# [Task statement]
Everything in the records should be repeated exactly, down to the last character.

# [Supplied records]
******************************

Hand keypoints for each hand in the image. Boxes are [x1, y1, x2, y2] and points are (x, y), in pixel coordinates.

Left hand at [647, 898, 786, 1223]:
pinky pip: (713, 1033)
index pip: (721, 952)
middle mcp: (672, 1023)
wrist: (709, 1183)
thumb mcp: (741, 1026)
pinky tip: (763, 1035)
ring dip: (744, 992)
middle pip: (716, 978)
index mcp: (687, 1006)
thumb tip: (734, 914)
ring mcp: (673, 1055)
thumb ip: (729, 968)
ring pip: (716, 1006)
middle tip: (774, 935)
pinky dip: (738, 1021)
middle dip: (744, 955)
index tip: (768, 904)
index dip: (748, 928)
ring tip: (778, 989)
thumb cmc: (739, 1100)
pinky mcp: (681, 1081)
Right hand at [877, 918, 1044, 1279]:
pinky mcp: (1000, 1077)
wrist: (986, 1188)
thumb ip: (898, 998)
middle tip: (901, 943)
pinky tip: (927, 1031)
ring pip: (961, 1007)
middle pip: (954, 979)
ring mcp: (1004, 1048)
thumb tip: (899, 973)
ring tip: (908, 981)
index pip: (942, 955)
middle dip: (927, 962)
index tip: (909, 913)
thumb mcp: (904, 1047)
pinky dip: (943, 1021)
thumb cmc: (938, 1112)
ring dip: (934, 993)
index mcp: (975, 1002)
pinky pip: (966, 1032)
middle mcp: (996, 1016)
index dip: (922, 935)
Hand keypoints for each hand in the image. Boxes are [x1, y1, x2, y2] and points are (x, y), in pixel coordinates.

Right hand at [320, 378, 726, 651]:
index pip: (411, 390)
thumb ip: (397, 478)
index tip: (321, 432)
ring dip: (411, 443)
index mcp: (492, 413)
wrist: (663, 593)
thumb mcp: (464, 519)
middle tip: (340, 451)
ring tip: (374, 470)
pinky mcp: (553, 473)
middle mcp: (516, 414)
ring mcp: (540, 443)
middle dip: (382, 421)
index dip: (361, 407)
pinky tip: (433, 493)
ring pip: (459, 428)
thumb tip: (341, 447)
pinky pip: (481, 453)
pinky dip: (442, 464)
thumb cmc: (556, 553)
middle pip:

******************************

# [Exercise solution]
Hand keypoints for each hand in the image. Boxes are [x1, y1, x2, y2] and points are (x, y), in pixel coordinates.

Left hand at [647, 898, 786, 1223]:
pinky pip: (713, 1033)
index pip: (721, 952)
middle mcp: (672, 1023)
wrist: (709, 1183)
thumb mcp: (741, 1026)
pinky tip: (763, 1035)
ring dip: (744, 992)
middle pip: (716, 978)
index mcp: (687, 1006)
thumb tip: (734, 914)
ring mcp: (673, 1055)
thumb ip: (729, 968)
ring pip: (716, 1006)
middle tip: (774, 935)
pinky dip: (738, 1021)
middle dip: (744, 955)
index tip: (768, 904)
index dip: (748, 928)
ring tip: (778, 989)
thumb cmc: (739, 1100)
pinky mcp: (681, 1081)
Right hand at [877, 918, 1044, 1279]:
pinky mcp: (1000, 1077)
wrist: (986, 1188)
thumb ip: (898, 998)
middle tip: (901, 943)
pinky tip: (927, 1031)
ring pip: (961, 1007)
middle pip: (954, 979)
ring mcp: (1004, 1048)
thumb tip: (899, 973)
ring tip: (908, 981)
index pip: (942, 955)
middle dip: (927, 962)
index tip: (909, 913)
thumb mcp: (904, 1047)
pinky dip: (943, 1021)
thumb cmc: (938, 1112)
ring dip: (934, 993)
index mcp: (975, 1002)
pinky pip: (966, 1032)
middle mcp: (996, 1016)
index dip: (922, 935)
Hand keypoints for each hand in the image. Boxes are [x1, y1, x2, y2] and points are (x, y), in pixel coordinates.

Right hand at [320, 378, 726, 651]:
index pip: (411, 390)
thumb ip: (397, 478)
index tip: (321, 432)
ring dip: (411, 443)
index mcp: (492, 413)
wrist: (663, 593)
thumb mcp: (464, 519)
middle tip: (340, 451)
ring tip: (374, 470)
pinky mcp: (553, 473)
middle mcp: (516, 414)
ring mcp: (540, 443)
middle dip: (382, 421)
index dip: (361, 407)
pinky tip: (433, 493)
ring pip: (459, 428)
thumb tip: (341, 447)
pinky pip: (481, 453)
pinky dip: (442, 464)
thumb cmc: (556, 553)
middle pip:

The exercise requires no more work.